Without skipping a line, reproduce the entries exactly.

Input data:
□ □ □
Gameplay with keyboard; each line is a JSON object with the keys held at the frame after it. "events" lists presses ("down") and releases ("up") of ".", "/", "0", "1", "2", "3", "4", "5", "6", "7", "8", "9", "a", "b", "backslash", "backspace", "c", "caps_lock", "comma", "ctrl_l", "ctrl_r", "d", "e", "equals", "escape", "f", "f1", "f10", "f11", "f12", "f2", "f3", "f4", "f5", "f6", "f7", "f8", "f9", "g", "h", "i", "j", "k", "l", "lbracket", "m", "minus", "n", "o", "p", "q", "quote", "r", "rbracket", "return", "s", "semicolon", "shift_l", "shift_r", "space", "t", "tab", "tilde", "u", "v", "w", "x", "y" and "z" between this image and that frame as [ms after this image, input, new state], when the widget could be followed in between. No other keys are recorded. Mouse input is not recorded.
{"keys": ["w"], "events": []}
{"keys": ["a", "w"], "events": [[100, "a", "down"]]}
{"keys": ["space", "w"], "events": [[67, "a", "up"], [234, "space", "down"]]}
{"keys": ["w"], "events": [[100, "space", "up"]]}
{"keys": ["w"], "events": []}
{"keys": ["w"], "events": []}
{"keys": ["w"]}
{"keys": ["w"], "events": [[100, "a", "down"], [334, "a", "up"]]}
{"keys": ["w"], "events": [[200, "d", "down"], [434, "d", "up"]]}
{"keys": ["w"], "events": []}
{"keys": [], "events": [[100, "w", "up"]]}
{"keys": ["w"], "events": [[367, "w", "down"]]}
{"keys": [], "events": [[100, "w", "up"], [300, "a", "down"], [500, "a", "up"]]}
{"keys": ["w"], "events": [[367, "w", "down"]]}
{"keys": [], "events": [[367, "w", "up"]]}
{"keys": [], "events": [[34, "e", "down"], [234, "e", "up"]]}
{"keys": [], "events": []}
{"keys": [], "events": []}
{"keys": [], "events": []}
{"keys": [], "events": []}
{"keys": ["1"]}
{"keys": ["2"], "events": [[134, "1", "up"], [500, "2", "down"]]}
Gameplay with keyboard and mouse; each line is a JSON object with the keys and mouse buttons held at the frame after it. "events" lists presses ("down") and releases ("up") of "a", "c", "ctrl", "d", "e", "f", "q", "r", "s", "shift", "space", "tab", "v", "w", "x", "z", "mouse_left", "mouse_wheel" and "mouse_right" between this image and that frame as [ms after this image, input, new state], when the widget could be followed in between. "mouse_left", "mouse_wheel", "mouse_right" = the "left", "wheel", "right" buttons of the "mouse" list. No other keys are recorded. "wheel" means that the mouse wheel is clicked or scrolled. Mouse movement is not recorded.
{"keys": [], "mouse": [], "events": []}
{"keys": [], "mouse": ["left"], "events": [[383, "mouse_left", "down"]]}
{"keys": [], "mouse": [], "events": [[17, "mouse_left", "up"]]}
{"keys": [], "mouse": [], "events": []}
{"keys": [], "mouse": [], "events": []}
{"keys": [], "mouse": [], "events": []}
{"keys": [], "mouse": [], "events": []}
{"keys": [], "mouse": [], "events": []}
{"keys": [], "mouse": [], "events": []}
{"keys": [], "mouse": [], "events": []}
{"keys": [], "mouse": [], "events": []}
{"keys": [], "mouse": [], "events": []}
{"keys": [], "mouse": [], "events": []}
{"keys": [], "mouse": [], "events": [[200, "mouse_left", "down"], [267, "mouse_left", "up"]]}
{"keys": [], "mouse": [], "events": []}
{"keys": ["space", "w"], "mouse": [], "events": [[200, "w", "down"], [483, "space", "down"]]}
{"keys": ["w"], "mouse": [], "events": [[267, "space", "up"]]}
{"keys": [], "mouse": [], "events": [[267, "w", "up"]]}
□ □ □
Task answer:
Gameplay with keyboard; each line is a JSON object with the keys held at the frame after it. "events" lists presses ("down") and releases ("up") of ".", "/", "0", "1", "2", "3", "4", "5", "6", "7", "8", "9", "a", "b", "backslash", "backspace", "c", "caps_lock", "comma", "ctrl_l", "ctrl_r", "d", "e", "equals", "escape", "f", "f1", "f10", "f11", "f12", "f2", "f3", "f4", "f5", "f6", "f7", "f8", "f9", "g", "h", "i", "j", "k", "l", "lbracket", "m", "minus", "n", "o", "p", "q", "quote", "r", "rbracket", "return", "s", "semicolon", "shift_l", "shift_r", "space", "t", "tab", "tilde", "u", "v", "w", "x", "y" and "z" between this image and that frame as [ms after this image, input, new state], when the widget could be followed in between. No other keys are recorded. Mouse input is not recorded.
{"keys": ["w"], "events": []}
{"keys": ["a", "w"], "events": [[100, "a", "down"]]}
{"keys": ["space", "w"], "events": [[67, "a", "up"], [234, "space", "down"]]}
{"keys": ["w"], "events": [[100, "space", "up"]]}
{"keys": ["w"], "events": []}
{"keys": ["w"], "events": []}
{"keys": ["w"]}
{"keys": ["w"], "events": [[100, "a", "down"], [334, "a", "up"]]}
{"keys": ["w"], "events": [[200, "d", "down"], [434, "d", "up"]]}
{"keys": ["w"], "events": []}
{"keys": [], "events": [[100, "w", "up"]]}
{"keys": ["w"], "events": [[367, "w", "down"]]}
{"keys": [], "events": [[100, "w", "up"], [300, "a", "down"], [500, "a", "up"]]}
{"keys": ["w"], "events": [[367, "w", "down"]]}
{"keys": [], "events": [[367, "w", "up"]]}
{"keys": [], "events": [[34, "e", "down"], [234, "e", "up"]]}
{"keys": [], "events": []}
{"keys": [], "events": []}
{"keys": [], "events": []}
{"keys": [], "events": []}
{"keys": ["1"]}
{"keys": ["2"], "events": [[134, "1", "up"], [500, "2", "down"]]}
Gameplay with keyboard and mouse; each line is a JSON object with the keys and mouse buttons held at the frame after it. "events" lists presses ("down") and releases ("up") of "a", "c", "ctrl", "d", "e", "f", "q", "r", "s", "shift", "space", "tab", "v", "w", "x", "z", "mouse_left", "mouse_wheel" and "mouse_right" between this image and that frame as [ms after this image, input, new state], when the widget could be followed in between. "mouse_left", "mouse_wheel", "mouse_right" = the "left", "wheel", "right" buttons of the "mouse" list. No other keys are recorded. "wheel" means that the mouse wheel is clicked or scrolled. Mouse movement is not recorded.
{"keys": [], "mouse": [], "events": []}
{"keys": [], "mouse": ["left"], "events": [[383, "mouse_left", "down"]]}
{"keys": [], "mouse": [], "events": [[17, "mouse_left", "up"]]}
{"keys": [], "mouse": [], "events": []}
{"keys": [], "mouse": [], "events": []}
{"keys": [], "mouse": [], "events": []}
{"keys": [], "mouse": [], "events": []}
{"keys": [], "mouse": [], "events": []}
{"keys": [], "mouse": [], "events": []}
{"keys": [], "mouse": [], "events": []}
{"keys": [], "mouse": [], "events": []}
{"keys": [], "mouse": [], "events": []}
{"keys": [], "mouse": [], "events": []}
{"keys": [], "mouse": [], "events": [[200, "mouse_left", "down"], [267, "mouse_left", "up"]]}
{"keys": [], "mouse": [], "events": []}
{"keys": ["space", "w"], "mouse": [], "events": [[200, "w", "down"], [483, "space", "down"]]}
{"keys": ["w"], "mouse": [], "events": [[267, "space", "up"]]}
{"keys": [], "mouse": [], "events": [[267, "w", "up"]]}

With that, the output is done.